Key characteristics:

  • Session CRUD (create/list/get/delete)
  • .memory() returns a ChatMessageHistory sharing the same store
  • .checkpointer() returns a StoreCheckpointer sharing the same store
  • delete_session() cleans up messages, summaries, and checkpoints in one call
  • Generates unique session IDs (UUID v4)

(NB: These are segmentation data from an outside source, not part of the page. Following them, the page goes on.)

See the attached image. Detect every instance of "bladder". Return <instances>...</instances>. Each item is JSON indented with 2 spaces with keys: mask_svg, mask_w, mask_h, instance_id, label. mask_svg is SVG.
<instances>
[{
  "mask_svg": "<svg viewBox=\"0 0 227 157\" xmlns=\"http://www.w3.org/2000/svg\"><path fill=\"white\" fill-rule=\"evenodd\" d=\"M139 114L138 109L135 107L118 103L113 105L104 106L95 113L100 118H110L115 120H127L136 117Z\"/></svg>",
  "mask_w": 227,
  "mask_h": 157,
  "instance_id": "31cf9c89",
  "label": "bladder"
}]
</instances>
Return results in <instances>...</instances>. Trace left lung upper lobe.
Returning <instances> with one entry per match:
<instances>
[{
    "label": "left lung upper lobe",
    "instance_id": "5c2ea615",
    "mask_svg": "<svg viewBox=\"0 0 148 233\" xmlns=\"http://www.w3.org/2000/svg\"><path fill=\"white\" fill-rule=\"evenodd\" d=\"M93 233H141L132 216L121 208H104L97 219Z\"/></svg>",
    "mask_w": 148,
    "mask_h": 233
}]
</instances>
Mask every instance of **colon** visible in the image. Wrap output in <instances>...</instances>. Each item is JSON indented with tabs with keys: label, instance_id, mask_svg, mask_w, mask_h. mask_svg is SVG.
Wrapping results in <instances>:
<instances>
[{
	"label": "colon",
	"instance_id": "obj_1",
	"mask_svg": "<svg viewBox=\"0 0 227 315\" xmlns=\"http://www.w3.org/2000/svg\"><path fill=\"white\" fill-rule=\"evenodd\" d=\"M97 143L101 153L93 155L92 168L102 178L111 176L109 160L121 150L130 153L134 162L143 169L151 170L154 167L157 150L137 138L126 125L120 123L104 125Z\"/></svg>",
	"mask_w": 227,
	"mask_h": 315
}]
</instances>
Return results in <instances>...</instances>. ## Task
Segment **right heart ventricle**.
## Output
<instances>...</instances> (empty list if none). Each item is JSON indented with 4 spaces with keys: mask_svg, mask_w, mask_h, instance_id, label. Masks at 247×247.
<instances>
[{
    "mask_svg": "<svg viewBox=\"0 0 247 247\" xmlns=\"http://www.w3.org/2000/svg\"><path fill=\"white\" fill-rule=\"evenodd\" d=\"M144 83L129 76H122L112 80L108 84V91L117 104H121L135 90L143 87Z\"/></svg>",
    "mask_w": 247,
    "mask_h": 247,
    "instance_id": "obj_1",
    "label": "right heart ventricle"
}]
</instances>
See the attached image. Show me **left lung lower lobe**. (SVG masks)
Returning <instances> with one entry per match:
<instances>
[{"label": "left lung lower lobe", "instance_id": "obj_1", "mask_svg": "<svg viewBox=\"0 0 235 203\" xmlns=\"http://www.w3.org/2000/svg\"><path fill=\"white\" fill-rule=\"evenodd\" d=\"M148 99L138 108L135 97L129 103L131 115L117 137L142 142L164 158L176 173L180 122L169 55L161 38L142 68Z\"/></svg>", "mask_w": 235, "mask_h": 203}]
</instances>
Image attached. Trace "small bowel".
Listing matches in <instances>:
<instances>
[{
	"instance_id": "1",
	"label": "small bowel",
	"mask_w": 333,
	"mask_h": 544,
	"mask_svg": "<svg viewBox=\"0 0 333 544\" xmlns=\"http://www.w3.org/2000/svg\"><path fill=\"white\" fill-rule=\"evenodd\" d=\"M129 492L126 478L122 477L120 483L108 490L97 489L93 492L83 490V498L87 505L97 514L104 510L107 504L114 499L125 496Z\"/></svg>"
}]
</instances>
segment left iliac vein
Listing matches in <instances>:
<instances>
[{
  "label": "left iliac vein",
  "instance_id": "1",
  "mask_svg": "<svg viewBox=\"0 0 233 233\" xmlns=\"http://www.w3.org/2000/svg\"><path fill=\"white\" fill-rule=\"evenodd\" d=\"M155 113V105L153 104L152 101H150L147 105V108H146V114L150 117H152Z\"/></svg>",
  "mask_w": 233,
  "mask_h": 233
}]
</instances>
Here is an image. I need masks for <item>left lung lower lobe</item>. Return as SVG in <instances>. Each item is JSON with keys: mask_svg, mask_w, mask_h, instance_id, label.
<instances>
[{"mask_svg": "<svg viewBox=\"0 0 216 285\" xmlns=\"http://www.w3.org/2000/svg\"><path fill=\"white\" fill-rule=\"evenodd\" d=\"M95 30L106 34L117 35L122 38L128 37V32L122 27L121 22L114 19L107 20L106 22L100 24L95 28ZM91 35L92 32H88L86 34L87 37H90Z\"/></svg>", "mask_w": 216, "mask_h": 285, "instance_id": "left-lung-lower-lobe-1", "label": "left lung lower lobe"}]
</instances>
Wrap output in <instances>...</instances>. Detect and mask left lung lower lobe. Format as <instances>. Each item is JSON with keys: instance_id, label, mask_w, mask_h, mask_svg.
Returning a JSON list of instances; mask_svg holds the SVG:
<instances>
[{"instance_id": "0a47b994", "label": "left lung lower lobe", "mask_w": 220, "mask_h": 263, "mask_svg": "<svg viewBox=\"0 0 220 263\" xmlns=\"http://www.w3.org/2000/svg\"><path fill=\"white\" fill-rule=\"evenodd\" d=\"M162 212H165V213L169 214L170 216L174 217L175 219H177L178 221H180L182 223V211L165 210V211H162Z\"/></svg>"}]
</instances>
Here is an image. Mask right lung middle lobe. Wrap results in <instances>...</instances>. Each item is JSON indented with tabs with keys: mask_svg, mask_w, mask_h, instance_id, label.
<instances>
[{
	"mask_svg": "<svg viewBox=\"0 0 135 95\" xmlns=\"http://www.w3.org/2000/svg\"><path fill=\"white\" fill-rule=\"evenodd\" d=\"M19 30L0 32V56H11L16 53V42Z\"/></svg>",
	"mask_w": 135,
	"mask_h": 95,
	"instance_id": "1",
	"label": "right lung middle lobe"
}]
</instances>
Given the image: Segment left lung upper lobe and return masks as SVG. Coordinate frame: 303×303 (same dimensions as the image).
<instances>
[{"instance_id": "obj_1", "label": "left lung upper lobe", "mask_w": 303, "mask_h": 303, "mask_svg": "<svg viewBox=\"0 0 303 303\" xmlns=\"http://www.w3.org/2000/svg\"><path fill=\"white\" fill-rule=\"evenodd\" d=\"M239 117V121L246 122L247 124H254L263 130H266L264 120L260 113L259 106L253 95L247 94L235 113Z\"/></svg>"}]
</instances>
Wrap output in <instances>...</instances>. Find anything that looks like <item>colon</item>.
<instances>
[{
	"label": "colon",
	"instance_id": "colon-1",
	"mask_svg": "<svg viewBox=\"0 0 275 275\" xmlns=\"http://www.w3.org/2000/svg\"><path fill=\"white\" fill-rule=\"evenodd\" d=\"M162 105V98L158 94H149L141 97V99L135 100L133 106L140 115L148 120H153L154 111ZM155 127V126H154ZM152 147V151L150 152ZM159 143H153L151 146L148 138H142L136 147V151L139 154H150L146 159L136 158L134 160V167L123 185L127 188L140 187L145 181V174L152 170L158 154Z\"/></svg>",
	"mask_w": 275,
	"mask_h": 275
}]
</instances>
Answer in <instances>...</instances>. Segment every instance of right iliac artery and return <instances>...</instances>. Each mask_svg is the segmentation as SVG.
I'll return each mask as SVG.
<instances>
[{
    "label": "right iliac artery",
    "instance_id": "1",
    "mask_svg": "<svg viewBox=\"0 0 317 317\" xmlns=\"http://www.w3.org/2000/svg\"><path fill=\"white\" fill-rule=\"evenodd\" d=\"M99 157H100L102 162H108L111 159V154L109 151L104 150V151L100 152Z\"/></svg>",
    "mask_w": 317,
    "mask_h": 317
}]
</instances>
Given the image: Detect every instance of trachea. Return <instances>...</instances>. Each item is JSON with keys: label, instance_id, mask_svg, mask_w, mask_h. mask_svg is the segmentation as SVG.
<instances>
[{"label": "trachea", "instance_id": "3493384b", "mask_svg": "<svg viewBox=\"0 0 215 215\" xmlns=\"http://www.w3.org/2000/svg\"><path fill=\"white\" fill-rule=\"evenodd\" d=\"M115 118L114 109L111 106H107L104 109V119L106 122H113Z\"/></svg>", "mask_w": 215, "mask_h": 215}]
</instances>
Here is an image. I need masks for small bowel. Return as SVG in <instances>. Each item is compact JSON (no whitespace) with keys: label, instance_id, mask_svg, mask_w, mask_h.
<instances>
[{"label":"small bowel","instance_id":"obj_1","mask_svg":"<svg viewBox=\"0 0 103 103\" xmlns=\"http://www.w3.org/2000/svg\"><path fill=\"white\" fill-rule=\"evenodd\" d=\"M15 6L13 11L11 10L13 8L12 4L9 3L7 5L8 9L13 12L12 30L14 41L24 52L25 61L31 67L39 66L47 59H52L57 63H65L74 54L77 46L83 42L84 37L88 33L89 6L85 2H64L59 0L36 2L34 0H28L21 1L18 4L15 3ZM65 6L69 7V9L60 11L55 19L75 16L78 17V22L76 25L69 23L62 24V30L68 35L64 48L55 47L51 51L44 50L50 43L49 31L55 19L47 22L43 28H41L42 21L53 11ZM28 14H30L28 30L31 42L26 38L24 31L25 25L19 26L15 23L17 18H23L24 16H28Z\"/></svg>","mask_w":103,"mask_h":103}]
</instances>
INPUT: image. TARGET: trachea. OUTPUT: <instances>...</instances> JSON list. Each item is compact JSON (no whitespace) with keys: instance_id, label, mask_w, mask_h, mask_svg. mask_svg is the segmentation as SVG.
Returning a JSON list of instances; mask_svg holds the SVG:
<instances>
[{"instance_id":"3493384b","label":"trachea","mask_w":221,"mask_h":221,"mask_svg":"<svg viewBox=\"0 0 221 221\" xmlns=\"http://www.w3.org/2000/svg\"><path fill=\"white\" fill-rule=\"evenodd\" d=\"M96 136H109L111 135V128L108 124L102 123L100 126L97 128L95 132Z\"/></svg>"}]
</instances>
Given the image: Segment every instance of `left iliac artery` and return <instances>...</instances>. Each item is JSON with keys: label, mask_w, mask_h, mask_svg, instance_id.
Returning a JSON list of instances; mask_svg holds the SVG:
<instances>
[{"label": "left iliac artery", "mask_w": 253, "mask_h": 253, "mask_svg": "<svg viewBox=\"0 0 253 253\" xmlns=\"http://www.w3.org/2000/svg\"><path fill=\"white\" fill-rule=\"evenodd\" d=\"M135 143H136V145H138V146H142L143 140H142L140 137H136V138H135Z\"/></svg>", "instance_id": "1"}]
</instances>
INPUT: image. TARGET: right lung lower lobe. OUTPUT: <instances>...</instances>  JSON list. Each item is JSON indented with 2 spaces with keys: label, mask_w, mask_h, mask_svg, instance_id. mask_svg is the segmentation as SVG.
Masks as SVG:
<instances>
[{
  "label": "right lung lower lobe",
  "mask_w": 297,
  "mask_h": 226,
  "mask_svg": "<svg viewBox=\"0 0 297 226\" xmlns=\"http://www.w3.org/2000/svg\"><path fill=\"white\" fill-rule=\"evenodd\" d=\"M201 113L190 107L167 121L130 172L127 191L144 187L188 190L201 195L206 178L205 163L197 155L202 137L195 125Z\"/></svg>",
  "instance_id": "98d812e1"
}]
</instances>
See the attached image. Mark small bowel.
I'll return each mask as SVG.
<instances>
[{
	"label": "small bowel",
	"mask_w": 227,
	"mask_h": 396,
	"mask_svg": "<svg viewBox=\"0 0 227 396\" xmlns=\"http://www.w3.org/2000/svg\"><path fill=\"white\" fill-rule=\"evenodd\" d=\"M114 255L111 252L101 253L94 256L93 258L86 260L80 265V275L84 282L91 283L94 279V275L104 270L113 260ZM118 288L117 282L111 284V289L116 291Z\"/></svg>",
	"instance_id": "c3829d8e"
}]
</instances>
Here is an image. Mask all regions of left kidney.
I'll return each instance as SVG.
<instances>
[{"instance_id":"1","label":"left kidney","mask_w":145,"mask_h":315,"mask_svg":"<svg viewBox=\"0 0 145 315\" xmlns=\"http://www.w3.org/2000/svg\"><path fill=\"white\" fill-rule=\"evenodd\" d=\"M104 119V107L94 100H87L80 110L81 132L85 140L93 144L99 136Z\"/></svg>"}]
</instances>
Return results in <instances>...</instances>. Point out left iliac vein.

Use when: You are building a CLI, chatbot, or multi-session application where users need to resume previous conversations.

How They Work Together

In the unified architecture, all three layers share a single Arc<dyn Store>:

                  Arc<dyn Store>
                  (one instance)
                  ┌─────────┐
                  │ FileStore│
                  └────┬────┘
           ┌──────────┼──────────┐
           ▼          ▼          ▼
    ChatMessageHistory  StoreCheckpointer  SessionManager
    ["memory", sid]     ["checkpoints", t] ["sessions"]
User starts conversation
    │
    ▼
SessionManager.create_session()              ← Session layer: lifecycle
    │
    ▼
manager.memory().load(session_id)            ← Memory layer: context strategy
    │
    ▼
Store.get(&["memory", sid], "messages")      ← Store layer: persistence
    │
    ▼
LLM.chat(context_messages)                  ← AI model
    │
    ▼
manager.memory().append(session_id, msg)     ← Memory layer: save new message
    (store.put automatically called)         ← Store layer: persists it

Example: Building a Persistent Chat Agent

use synaptic::session::SessionManager;
use synaptic::memory::ConversationWindowMemory;
use synaptic::store::FileStore;
use std::sync::Arc;

// One store for everything
let store = Arc::new(FileStore::new("/data/myapp"));

// Session manager coordinates lifecycle
let sessions = SessionManager::new(store.clone());
let session_id = sessions.create_session().await?;

// Memory strategy wraps the store-backed history
let memory = ConversationWindowMemory::new(sessions.memory(), 20);

// Chat loop
loop {
    let user_input = read_input();

    // Load context using memory strategy
    let mut context = memory.load(&session_id).await?;
    context.push(Message::human(&user_input));

    // Call LLM
    let response = model.chat(ChatRequest::new(context)).await?;

    // Save to memory — strategy decides what to keep,
    // store persists it as full-fidelity JSON
    memory.append(&session_id, Message::human(&user_input)).await?;
    memory.append(&session_id, response.message.clone()).await?;
}

Because memory and session share the same store, there is no data duplication. The memory strategy controls what the LLM sees, while the store preserves the complete message history as full-fidelity JSON (including tool_calls, tool_call_id, and all metadata).

When to Use What

ScenarioUse
Store user preferences across sessionsStore (FileStore)
Keep last 10 messages for LLM contextMemory (ConversationWindowMemory)
Resume a conversation after restartSession (SessionManager)
Cache tool execution resultsStore (InMemoryStore)
Summarize old messages to save tokensMemory (ConversationSummaryMemory)
List all past conversationsSession (SessionManager::list_sessions)
Store embeddings for semantic searchStore (with embeddings)
Persist graph checkpoints per sessionGraph (StoreCheckpointer)
  • Condenser (in synaptic-integrations) -- operates at the memory layer, providing additional context compression strategies (rolling, token budget, LLM summarization, pipeline). Think of condensers as "memory strategies on steroids" that can be composed via middleware.

  • Graph Checkpointing (synaptic-graph::StoreCheckpointer) -- persists graph execution state (which node was last executed, the full state snapshot) into the shared store under namespace ["checkpoints", "{thread_id}"].